(Collection entries)
--- START ---

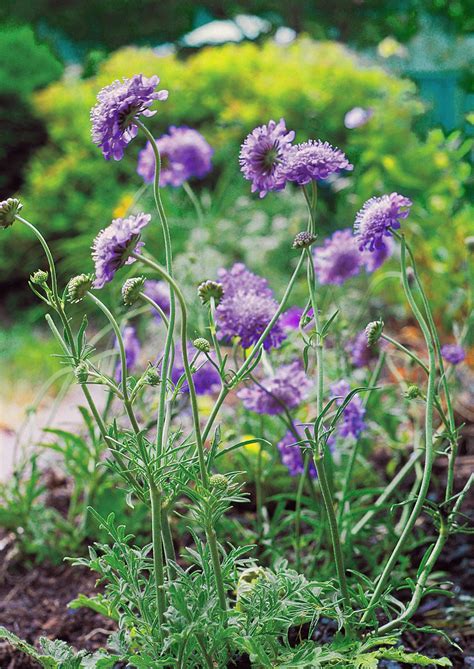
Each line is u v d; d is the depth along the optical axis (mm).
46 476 1515
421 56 3111
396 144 2590
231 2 5594
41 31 5578
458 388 1669
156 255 2514
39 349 2346
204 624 738
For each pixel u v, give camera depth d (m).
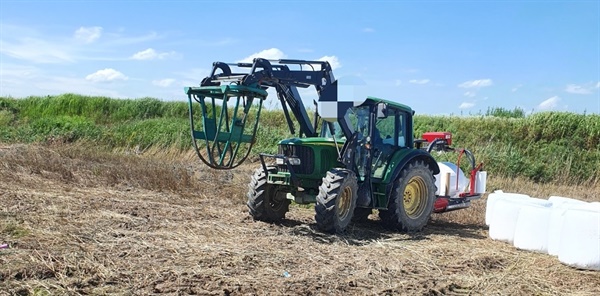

--- END ---

Output all of the data exactly. Skip the pictures.

Each line is u v d; d is the depth along the optical axis (mm).
46 476 1515
421 56 3111
396 144 2590
231 2 5594
41 31 5578
458 388 1669
156 255 2514
39 349 2346
204 624 738
For each pixel u v, give camera depth d (m).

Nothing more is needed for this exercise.